With no autopilot and the Admiral not to keen,, the ICW is the only route I see. If you piss her off, she won't go sailing again. You are smart to keep it light and fun. The ICW is the way to go. Plan on less than 40 miles a day. One can take the ICW from Key Biscayne Bay down to *Islamorada. *If you draw less than 5 feet very doable now with the extreme high tides. Lots of great anchorages south of Key Biscayne. Word of caution on anchoring here. The bottom is hard limestone covered in about 3-4 of loose sand. Most plow anchors will not hold. Danforth or Fortress anchor here is needed. I put my Fortress in series with my Ronca anchor (tied to the trip line hole with 8" of chain to the Fortress) and have only dragged once with this set up.


----------



## JSailer (Mar 11, 2005)

Melrna said:


> With no autopilot and the Admiral not to keen,, the ICW is the only route I see. If you piss her off, she won't go sailing again. You are smart to keep it light and fun. The ICW is the way to go. Plan on less than 40 miles a day. One can take the ICW from Key Biscayne Bay down to *Islamorada. *If you draw less than 5 feet very doable now with the extreme high tides. Lots of great anchorages south of Key Biscayne. Word of caution on anchoring here. The bottom is hard limestone covered in about 3-4 of loose sand. Most plow anchors will not hold. Danforth or Fortress anchor here is needed. I put my Fortress in series with my Ronca anchor (tied to the trip line hole with 8" of chain to the Fortress) and have only dragged once with this set up.


That is correct... I don't want this to be the Admiral's first and last trip  
Thanks for the tip on the anchor.
We draw 3 1/2 ft so depth shouldn't be an issue.


----------



## GaryHLucas (Mar 24, 2008)

JSailer said:


> And with no autopilot, I will need her to be at the wheel on and off during the night so we can get some sleep.

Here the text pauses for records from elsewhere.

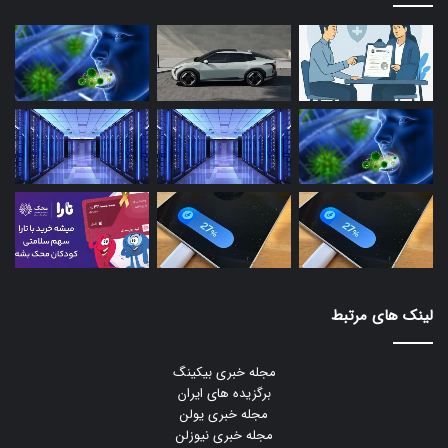
لینک های مرتبط
مجله خبری بیکینگ
برگزیده های ایران
مجله خبری یولن
مجله خبری نیوزلن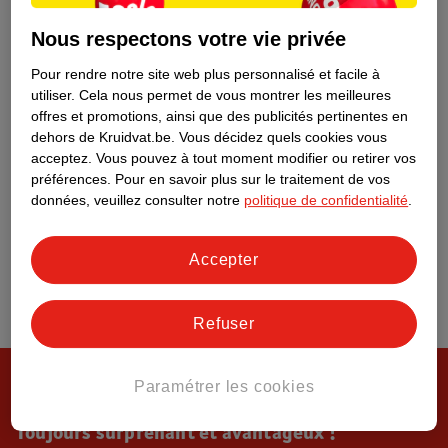
Tout sur Kruidvat
Nous respectons votre vie privée
Pour rendre notre site web plus personnalisé et facile à
utiliser.
Cela nous permet de vous montrer les meilleures
offres et promotions, ainsi que des publicités pertinentes en
dehors de Kruidvat.be.
Vous décidez quels cookies vous
acceptez.
Vous pouvez à tout moment modifier ou retirer vos
préférences.
Pour en savoir plus sur le traitement de vos
données, veuillez consulter notre
politique de confidentialité
.
Accepter
Refuser
Paramétrer les cookies
Toujours surprenant et avantageux !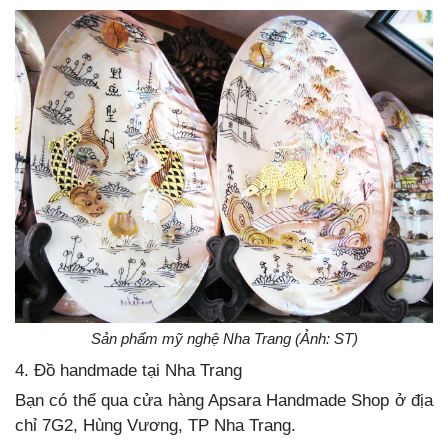
Sản phẩm mỹ nghệ Nha Trang (Ảnh: ST)
4. Đồ handmade tại Nha Trang
Bạn có thể qua cửa hàng Apsara Handmade Shop ở địa
chỉ 7G2, Hùng Vương, TP Nha Trang.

25 years ago I sold my 27 footer, and always wanted an Autopilot or wind vane because my wife had NO interest in steering. Two years agao I bought an 1984 Etap 26 down on the Chesapeake below Annapolis and splurged on a tillerpilot ($500). I then motor/sailed the boat home 280 miles making the move every other weekend because of my job and the tides. The tiller pilot was fantastic. 10 to 12 hours of sailing or motoring and we felt like we'd just spent a relaxing day.

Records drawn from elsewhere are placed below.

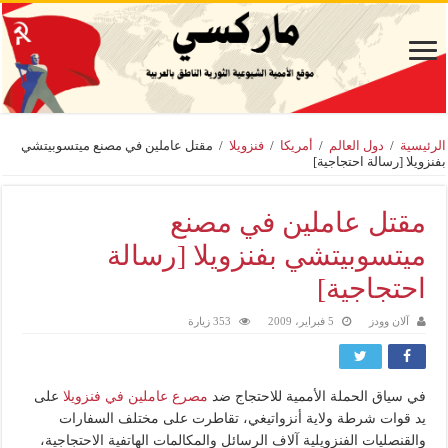
الرئيسية
/
دول العالم
/
أمريكا
/
فنزويلا
/
مقتل عاملين في مصنع ميتسوبيتشي
بفنزويلا [رسالة احتجاجية]
مقتل عاملين في مصنع
ميتسوبيتشي بفنزويلا [رسالة
احتجاجية]
آلان وودز
5 فبراير، 2009
353 زيارة
في سياق الحملة الأممية للاحتجاج ضد
مصرع عاملين في فنزويلا
على
يد قوات شرطة ولاية أنزواتيغي، تقاطرت على مختلف السفارات
والقنصليات الفنزويلية آلاف الرسائل والمكالمات الهاتفية الاحتجاجية،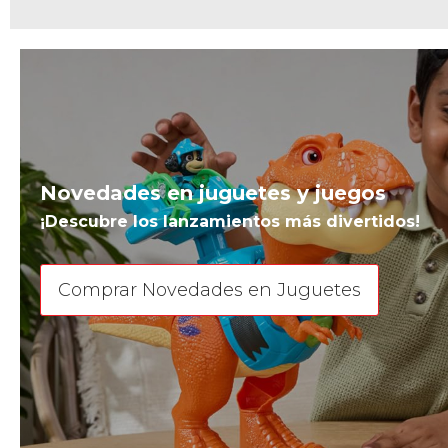
Novedades en juguetes y juegos
¡Descubre los lanzamientos más divertidos!
Comprar Novedades en Juguetes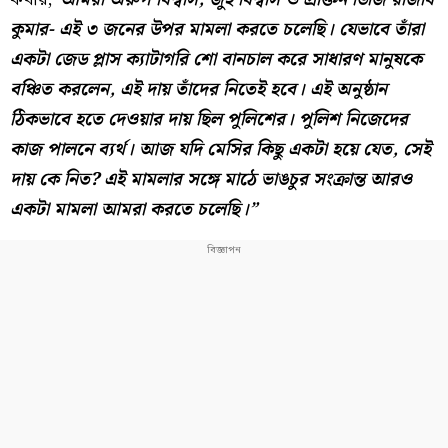
কুমার- এই ৩ জনের উপর মামলা করতে চলেছি। যেভাবে তাঁরা
একটা জেড প্লাস ক্যাটাগরি শো বানচাল করে সাধারণ মানুষকে
বঞ্চিত করলেন, এই দায় তাঁদের নিতেই হবে। এই অনুষ্ঠান
ঠিকভাবে হতে দেওয়ার দায় ছিল পুলিশের। পুলিশ নিজেদের
কাজ পালনে ব্যর্থ। আজ যদি মেসির কিছু একটা হয়ে যেত, সেই
দায় কে নিত? এই মামলার সঙ্গে মাঠে ভাঙচুর সংক্রান্ত আরও
একটা মামলা আমরা করতে চলেছি।”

At one point we were sailing downwind wing and wing with the 150 and a whisker pole. We were doing 7-1/2 knots (well above hull speed and a huge stern wave). I decided to see how hard the tillerpilot was working, by hand steering. HOLY CRAP! It was all I could do to keep the boat going in a straight line and not broaching! I put the tiller pilot back on and started reducing sail.

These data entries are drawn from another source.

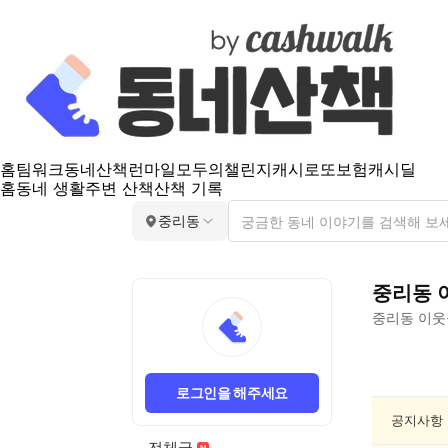
홈
팀워크
동네산책
런마일
모두의챌린지
캐시로또
보험
캐시딜
홈
동네 생활
주변 산책
산책 기록
중리동
중리동
중리동
이웃
중
리
로그인을 해주세요
동
종
공지사항
교/
전체글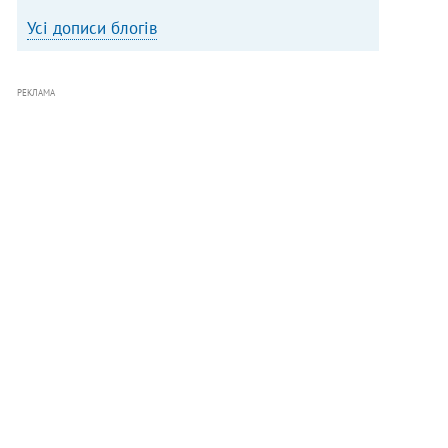
Усі дописи блогів
РЕКЛАМА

We used the tillerpilot everwhere, even to keep the boat pointed into the wind motoring while I relaxed and hoisted the sails (life vest and harness on the whole time). I'm not sure if the tillerpilot would come back for me or not, but I know my wife wouldn't!

Gary H. Lucas


----------



## JSailer (Mar 11, 2005)

GaryHLucas said:


> 25 years ago I sold my 27 footer, and always wanted an Autopilot or wind vane because my wife had NO interest in steering. Two years agao I bought an 1984 Etap 26 down on the Chesapeake below Annapolis and splurged on a tillerpilot ($500). I then motor/sailed the boat home 280 miles making the move every other weekend because of my job and the tides. The tiller pilot was fantastic. 10 to 12 hours of sailing or motoring and we felt like we'd just spent a relaxing day.
> 
> At one point we were sailing downwind wing and wing with the 150 and a whisker pole. We were doing 7-1/2 knots (well above hull speed and a huge stern wave). I decided to see how hard the tillerpilot was working, by hand steering. HOLY CRAP! It was all I could do to keep the boat going in a straight line and not broaching! I put the tiller pilot back on and started reducing sail.
> 
> ...


I like your idea. I will look into that in the future to see what it would take to install one.


----------